**WORK INSTRUCTIONS:** Arrange every line of the items below as a Markdown table with the columns Row and Line, numbering the rows in order. Leave out blank lines and the picture lines.

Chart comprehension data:
★ ★ ★

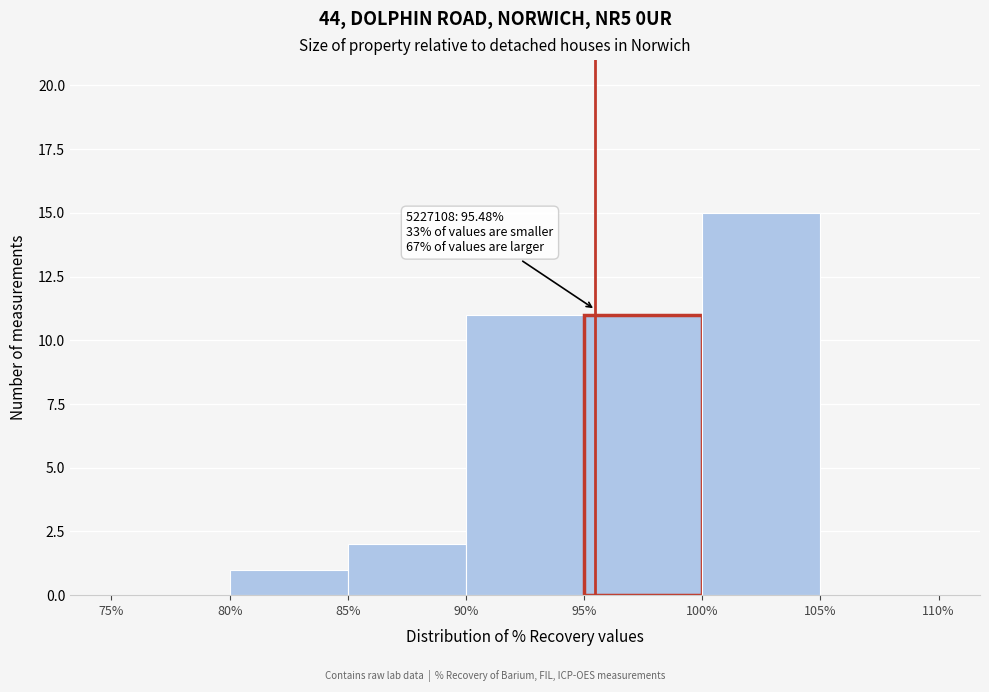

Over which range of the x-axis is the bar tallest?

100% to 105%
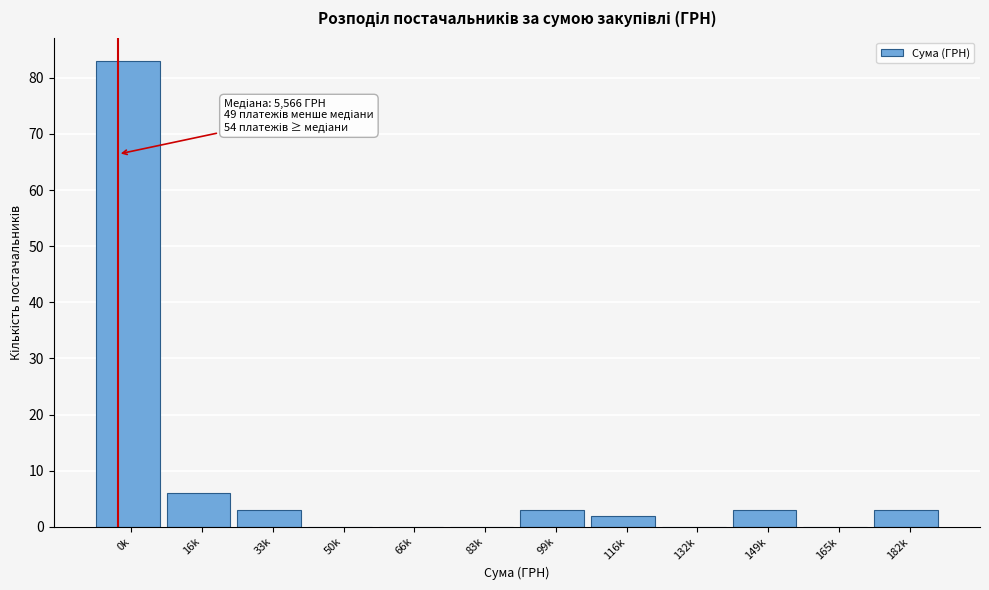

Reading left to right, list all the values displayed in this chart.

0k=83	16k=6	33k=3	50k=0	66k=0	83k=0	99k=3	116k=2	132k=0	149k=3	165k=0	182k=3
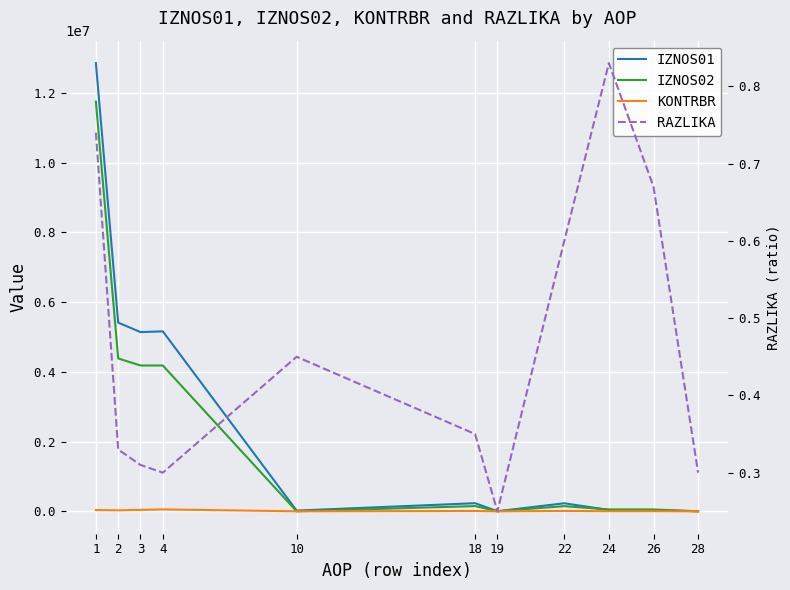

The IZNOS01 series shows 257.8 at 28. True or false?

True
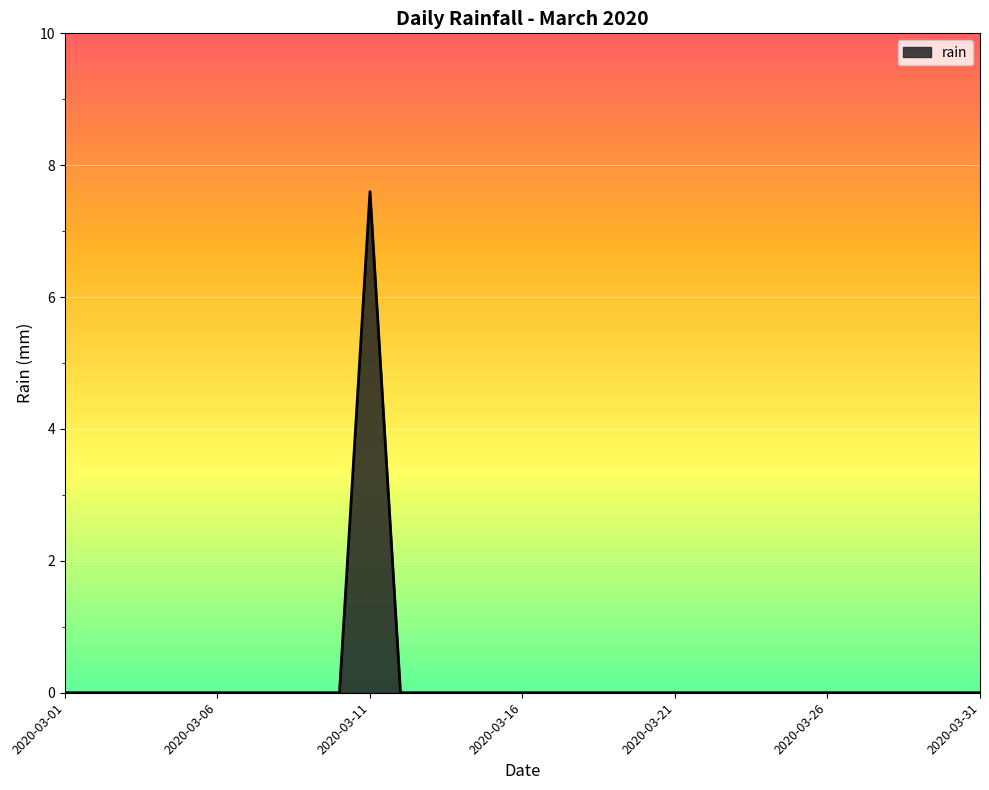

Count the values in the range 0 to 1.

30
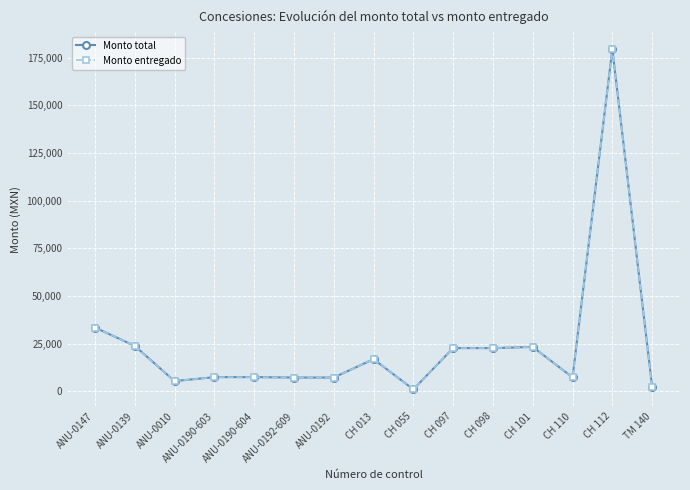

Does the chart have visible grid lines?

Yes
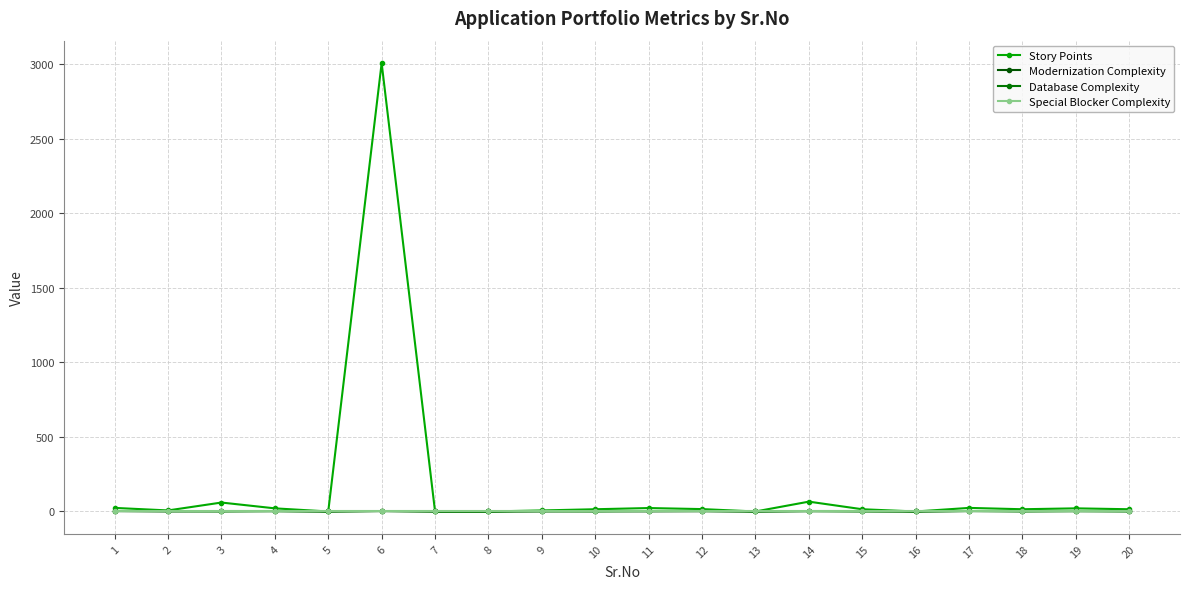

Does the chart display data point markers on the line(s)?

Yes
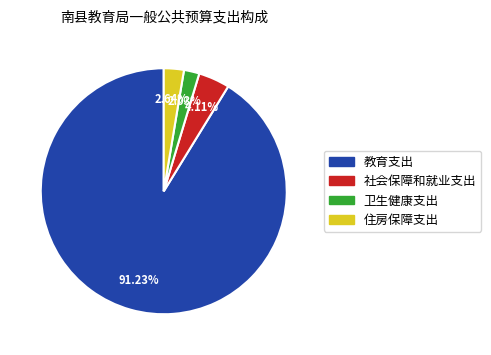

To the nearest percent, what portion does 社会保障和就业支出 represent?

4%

★ ★ ★

**RESULT:**
| Row | Line |
|---|---|
| 1 | Over which range of the x-axis is the bar tallest? |
| 2 | 100% to 105% |
| 3 | Reading left to right, list all the values displayed in this chart. |
| 4 | 0k=83	16k=6	33k=3	50k=0	66k=0	83k=0	99k=3	116k=2	132k=0	149k=3	165k=0	182k=3 |
| 5 | The IZNOS01 series shows 257.8 at 28. True or false? |
| 6 | True |
| 7 | Count the values in the range 0 to 1. |
| 8 | 30 |
| 9 | Does the chart have visible grid lines? |
| 10 | Yes |
| 11 | Does the chart display data point markers on the line(s)? |
| 12 | Yes |
| 13 | To the nearest percent, what portion does 社会保障和就业支出 represent? |
| 14 | 4% |